CAPITOLO DECIMOTERZO.
Flebil vista a mirarsiSulla terra stillar vile e negletto
Il tronco, onde Ellesponto anco paventa:
Atro il bel volto e sparsiI crin fra il sangue, e del feroce aspetto
La bella luce impallidita e spenta!
CHIABRERA, Ode in morte di Astore Baglione.

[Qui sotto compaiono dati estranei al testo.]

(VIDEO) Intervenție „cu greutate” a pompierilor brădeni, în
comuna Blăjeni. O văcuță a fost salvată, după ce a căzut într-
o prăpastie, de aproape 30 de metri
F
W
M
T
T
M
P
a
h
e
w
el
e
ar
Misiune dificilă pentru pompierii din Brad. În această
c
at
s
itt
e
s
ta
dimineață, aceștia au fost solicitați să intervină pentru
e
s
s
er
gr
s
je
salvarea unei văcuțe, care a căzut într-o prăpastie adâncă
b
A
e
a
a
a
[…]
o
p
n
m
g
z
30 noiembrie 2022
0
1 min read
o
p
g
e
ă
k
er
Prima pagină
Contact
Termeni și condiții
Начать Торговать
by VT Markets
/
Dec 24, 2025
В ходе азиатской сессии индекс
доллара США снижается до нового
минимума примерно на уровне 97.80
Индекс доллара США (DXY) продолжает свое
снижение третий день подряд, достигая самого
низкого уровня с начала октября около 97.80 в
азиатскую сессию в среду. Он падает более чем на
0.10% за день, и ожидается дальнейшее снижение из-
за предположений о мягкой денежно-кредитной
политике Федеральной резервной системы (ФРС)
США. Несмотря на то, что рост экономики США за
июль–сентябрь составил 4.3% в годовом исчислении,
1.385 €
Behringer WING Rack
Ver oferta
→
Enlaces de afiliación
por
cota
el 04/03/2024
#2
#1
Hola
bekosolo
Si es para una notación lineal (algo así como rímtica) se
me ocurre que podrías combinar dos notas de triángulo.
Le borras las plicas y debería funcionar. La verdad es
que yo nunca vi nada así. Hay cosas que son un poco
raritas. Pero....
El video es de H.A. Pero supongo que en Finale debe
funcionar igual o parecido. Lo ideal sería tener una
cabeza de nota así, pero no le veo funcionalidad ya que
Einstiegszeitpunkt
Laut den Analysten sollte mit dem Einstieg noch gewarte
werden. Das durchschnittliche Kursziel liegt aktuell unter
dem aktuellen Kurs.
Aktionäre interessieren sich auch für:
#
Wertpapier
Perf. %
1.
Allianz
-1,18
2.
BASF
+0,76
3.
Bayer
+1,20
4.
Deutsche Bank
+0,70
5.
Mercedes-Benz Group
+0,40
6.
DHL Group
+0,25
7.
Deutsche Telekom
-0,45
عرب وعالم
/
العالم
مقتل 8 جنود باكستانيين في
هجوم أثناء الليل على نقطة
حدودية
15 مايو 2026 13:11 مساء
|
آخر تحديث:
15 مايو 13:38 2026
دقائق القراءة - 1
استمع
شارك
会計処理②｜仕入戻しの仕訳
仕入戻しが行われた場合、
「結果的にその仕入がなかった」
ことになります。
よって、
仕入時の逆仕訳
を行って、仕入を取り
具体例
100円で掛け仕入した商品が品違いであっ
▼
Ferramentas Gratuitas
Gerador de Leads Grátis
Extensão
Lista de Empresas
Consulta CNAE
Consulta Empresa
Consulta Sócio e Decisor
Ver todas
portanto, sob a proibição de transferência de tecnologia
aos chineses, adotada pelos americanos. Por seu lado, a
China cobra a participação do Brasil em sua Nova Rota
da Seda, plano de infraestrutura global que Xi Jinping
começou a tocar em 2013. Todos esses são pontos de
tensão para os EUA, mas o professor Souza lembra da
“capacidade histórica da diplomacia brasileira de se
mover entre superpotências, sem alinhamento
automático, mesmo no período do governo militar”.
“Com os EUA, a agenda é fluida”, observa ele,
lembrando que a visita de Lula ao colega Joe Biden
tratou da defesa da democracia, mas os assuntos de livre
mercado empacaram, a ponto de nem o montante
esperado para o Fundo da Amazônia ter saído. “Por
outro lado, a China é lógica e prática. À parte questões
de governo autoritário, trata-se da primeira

Gian Giacomo Medici aveva riportata una nuova vittoria che poteva riuscire terminativa delle contese se avesse avuto soldati in sufficiente numero da potere conseguire tutti i vantaggi a cui apriva il campo. Venuto colle navi a Lecco, seppe che il nemico erasi già impossessato della prossima terra di Malgrate; prese quindi i necessarii concerti col capitano Alvarez Carazon che comandava il suo presidio di Lecco, ed il secondo mattino da che quivi era giunto s'accostò coi legni a Malgrate, ed assalì quel borgo furiosamente vincendo ogni resistenza a lui opposta dai Ducali. Ricciardo Acursio capitano di questi sostenne con ogni sua possa il combattimento per mantenersi in quella posizione, nutrendo sempre la speranza che fosse da un istante all'altro per sopraggiungere il Vestarino o dal lago o da terra a recargli soccorso colle sue squadre. Ma questo condottiero Ducale avendo tentato invano, come abbiamo narrato, di impadronirsi di Bellaggio occupato dai Mussiani, dai quali anzi venne respinto, non osò nè credette prudente oltrepassare quel punto ed entrare nel lago di Lecco; per cui l'Acursio rimasto solo colà, assalito anche di fianco dal Catalano colla guarnigione di Lecco, fu forzato, dopo grave perdita, a darsi colle sue genti a vergognosa fuga.